In order to induce the
Shareholders to enter into this Agreement and to consummate the transactions
contemplated hereunder, the Purchaser represents and warrants to the
Shareholders that the following statements are true and correct as of the
Contract Date:

 

35

 

6.1          Organization, Power and Authority.  The Purchaser is a limited liability company
duly organized, validly existing and in good standing under the laws of the
State of Delaware.  The Merger Sub is a
corporation duly organized and in good standing under the laws of the State of
Delaware.  Each of the Purchaser and the
Merger Sub has full power and authority to own or lease its Assets and to carry
on its business as now conducted by it, and to enter into the Transaction
Documents and perform its obligations thereunder.

 

6.2          Authority and Binding Obligations.  The execution and delivery of this Agreement
and the other Transaction Documents required to be executed by the Purchaser
and/or the Merger Sub, and the performance by the Purchaser and the Merger Sub
of its respective obligations hereunder, do not:  (i) violate or conflict with any
provisions of the Organizational Documents of the Purchaser or the Merger Sub,
or of any Law which is applicable to, binding upon or enforceable against the
Purchaser or its Assets or the Merger Sub or its Assets; or (ii) constitute
or result in any breach of any of the terms, provisions, conditions of, or
constitute a default under, or an event which, with notice or lapse of time or
both, would constitute a default under any material Contract to which the
Purchaser or the Merger Sub is a party, or by which it or its Assets may be
bound; or (iii) require the consent or approval of any Governmental
Authority or other Person.  The
Transaction Documents and the consummation of the transactions contemplated
herein have been duly executed and delivered by the Purchaser and the Merger
Sub, as applicable, and are legal, valid and binding obligations of the
Purchaser and the Merger Sub, as applicable, enforceable in accordance with their
respective terms, subject to the effect of applicable bankruptcy, insolvency,
reorganization, moratorium or other similar federal or state laws affecting the
rights of creditors and the effect or availability of rules of law
governing specific performance, injunctive relief or other equitable remedies
(regardless of whether any such remedy is considered in a proceeding at law or
equity).

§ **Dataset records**
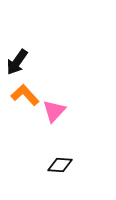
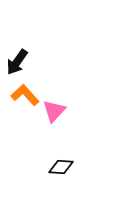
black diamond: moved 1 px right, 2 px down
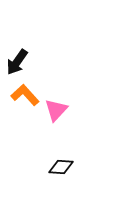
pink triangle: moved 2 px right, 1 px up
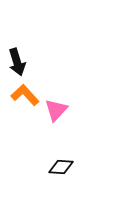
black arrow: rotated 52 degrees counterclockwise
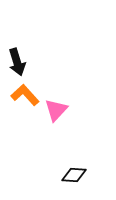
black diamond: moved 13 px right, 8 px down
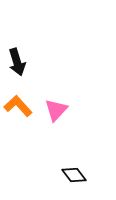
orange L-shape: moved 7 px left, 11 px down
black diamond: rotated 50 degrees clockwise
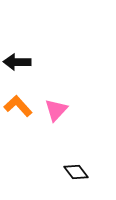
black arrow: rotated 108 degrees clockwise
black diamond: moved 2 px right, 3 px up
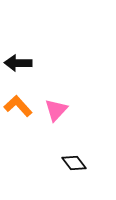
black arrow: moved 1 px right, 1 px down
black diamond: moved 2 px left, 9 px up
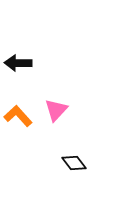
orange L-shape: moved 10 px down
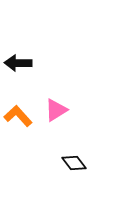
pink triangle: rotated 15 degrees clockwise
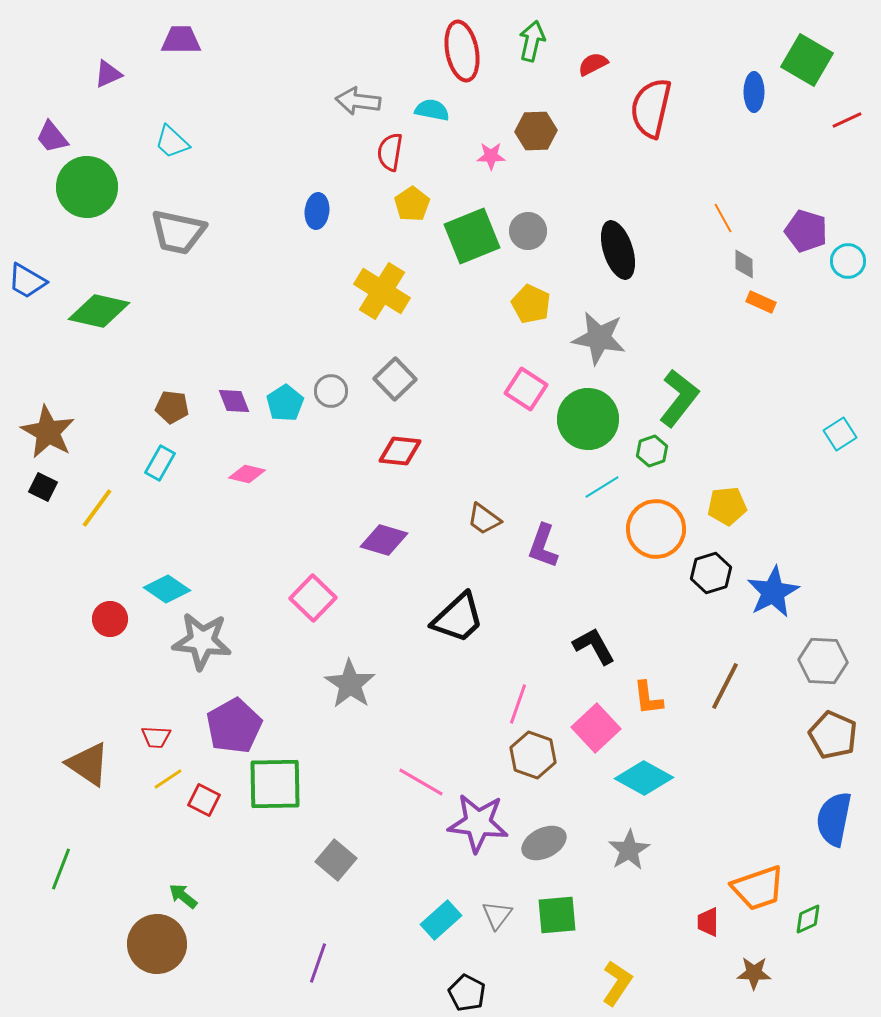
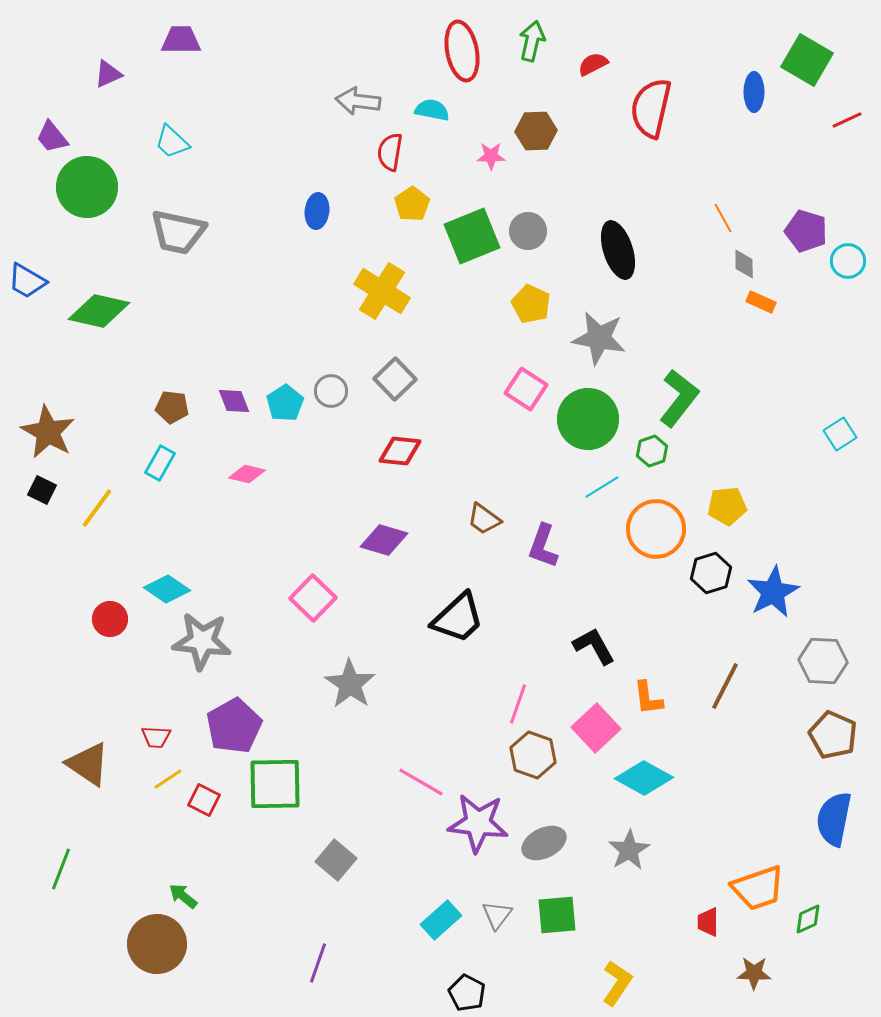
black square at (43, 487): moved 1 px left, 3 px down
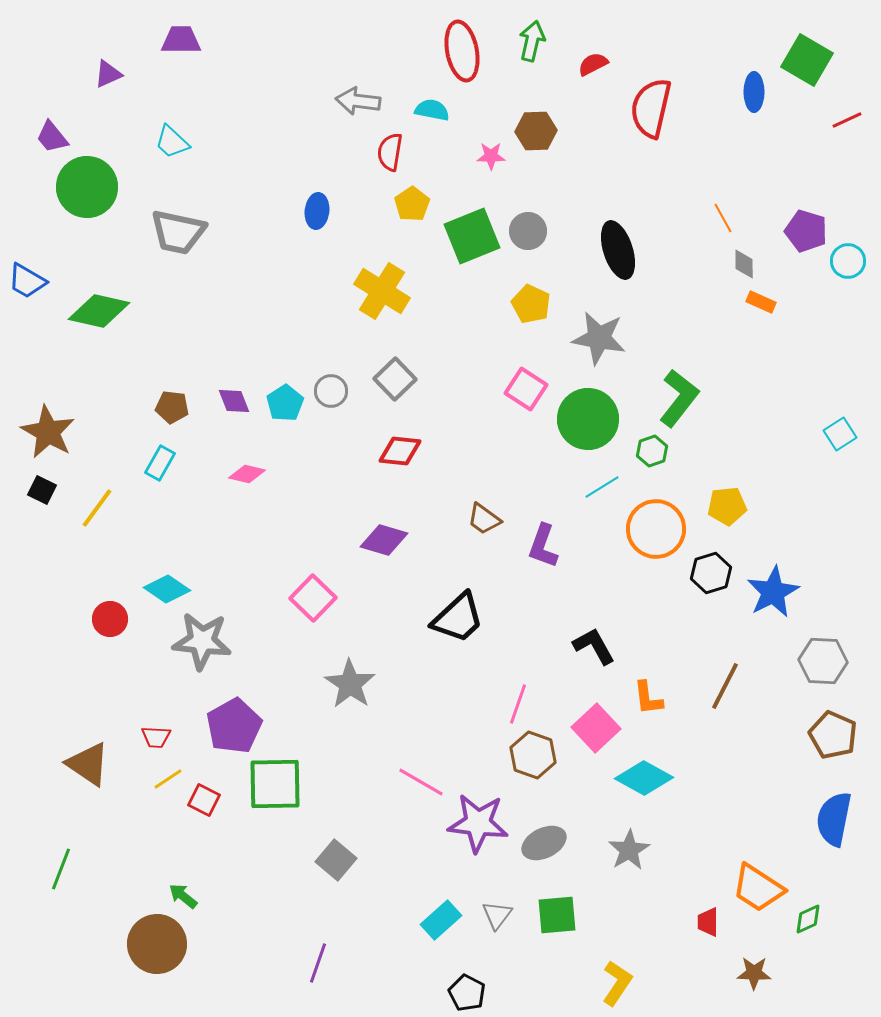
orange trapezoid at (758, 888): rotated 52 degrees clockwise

§ **Required work**
Pick up the merger agreement text on the Purchaser's representations and warranties right after its last sentence and keep writing it. These lines come from a separate source and have nothing to do with the text above.

§ **Expected answer**
6.3          Investment Representation.  The Purchaser is acquiring the Shares solely
for the purpose of this investment and not with a view to, or for sale in
connection with, any distribution thereof in violation of the Securities Act of
1933, as amended (the “Securities Act”). 
The Purchaser acknowledges that the Shares are not registered under the
Securities Act or any applicable state securities law or other applicable laws,
and that the Shares may not be transferred or sold except pursuant to the
registration provisions of such Securities Act or pursuant to an applicable
exemption therefrom and pursuant to state securities laws and regulations as
applicable.  The Purchaser is an “accredited
investor” within the meaning of Rule 501(a) promulgated under the
Securities Act.

 

6.4          Litigation.  There is no Legal Proceeding pending or, to
the Purchaser’s Knowledge, threatened before any court, arbitration tribunal,
or judicial, governmental or administrative agency, against the Purchaser or
any of its Affiliates (including, without limitation, the Merger Sub) which
would materially restrict or limit the ability of the Purchaser or the Merger
Sub to perform its obligations hereunder or which seeks to prevent the
consummation of the transactions contemplated herein.

 

6.5          Consents and Governmental Approvals.  The execution, delivery and performance of
this Agreement by the Purchaser or the Merger Sub does not and will not require
any consent, 

 

36

 

approval, authorization
or other action by, or filing with or notification to, any Governmental
Authority or any other Person.

 

6.6          No Broker.  This Agreement and the transactions
contemplated herein have not and will not be brought about through the action
of any broker or finder retained or employed by the Purchaser or the Merger Sub
who is entitled to a commission, finder’s fee or similar compensation.

 

Article 7

Covenants and Agreements

 

7.1          Landlord’s Consents for Store
Leases.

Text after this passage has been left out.